Abstract

The retrograde changes induced by an excitotoxic lesion of the striatum (Str) on the neurons in substantia nigra pars compacta (SNc) projecting to the neuron-depleted region were investigated in adult rats. The retrograde tracer Fluoro-Gold (FG) was injected bilaterally into the Str. 2 weeks later, the excitotoxic amino acid ibotenic acid (IA) was injected unilaterally into the same structure. At four different time points after the lesion (1 week and 1,2 and 3 months, respectively), the size of the FG-labelled cells and number of tyrosine hydroxylase (TH)-positive cells in the SNc were evaluated on the lesioned and control sides.

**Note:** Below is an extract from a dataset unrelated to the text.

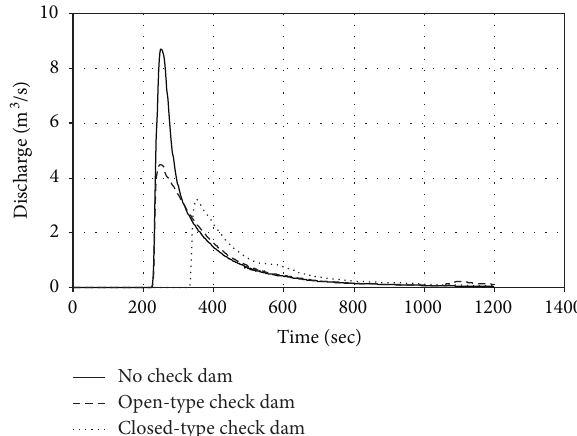
Figure 11: Observation point 1 with or without a check dam and debris flow rates comparison between the check dam types.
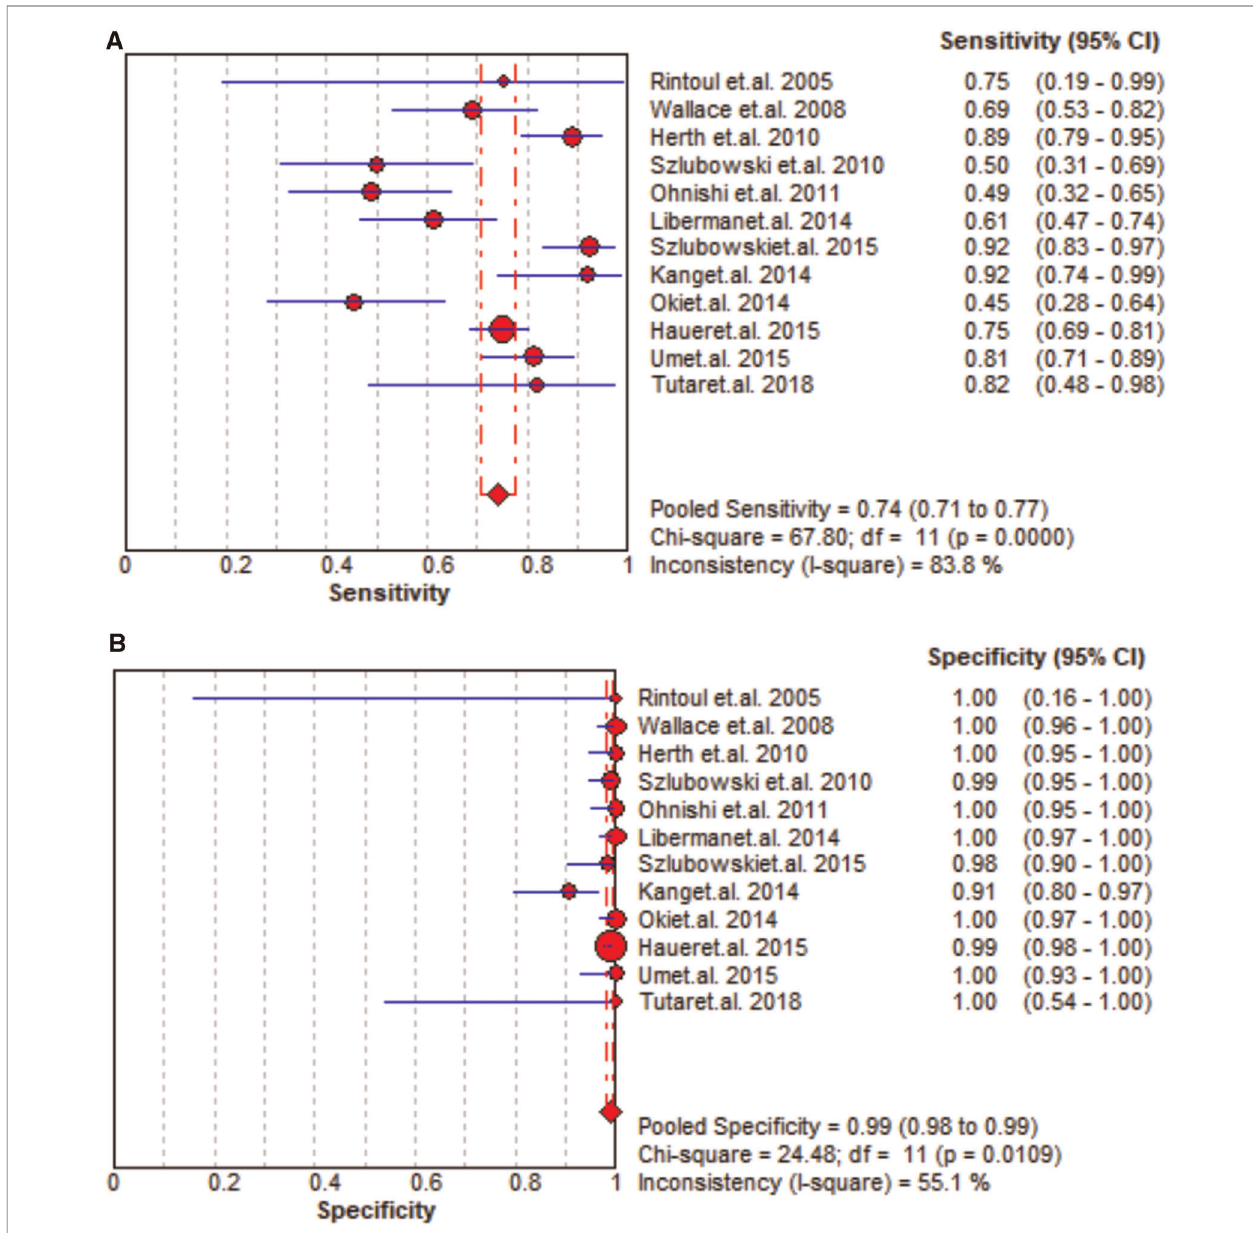
FIGURE 3 | Summary of pooled sensitivity and speci fi city of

Parallel groups of animals received suspension grafts of fetal striatal tissue into the lesioned striata. At 1 week and 1 month after lesion, there were no changes in cell size, number of TH-positive cells or number of FG-labelled cells expressing TH in the SNc. At 2 and 3 months, however, there was a significant 30% shrinkage of the FG-labelled SNc cells but no evident decrease in TH-positive cell number, or in the expression of the TH protein, on the lesioned side as compared with the non-lesioned control side. Striatal transplants placed into the lesioned Str did not counteract this effect. This finding that an axon-sparing lesion of target cells results in cell shrinkage but no cell loss of the neurons that project to the lesioned area is in line with that has been shown to occur after similar lesions in the cholinergic septohippocampal and basalo-cortical systems. These slowly developing atrophic changes, without cell loss, induced in the nigral dopamine neurons by removal of the striatal target neurons should provide a useful model for the in vivo evaluation of the effect of putative target-derived neurotrophic factors in the nigrostriatal dopamine system.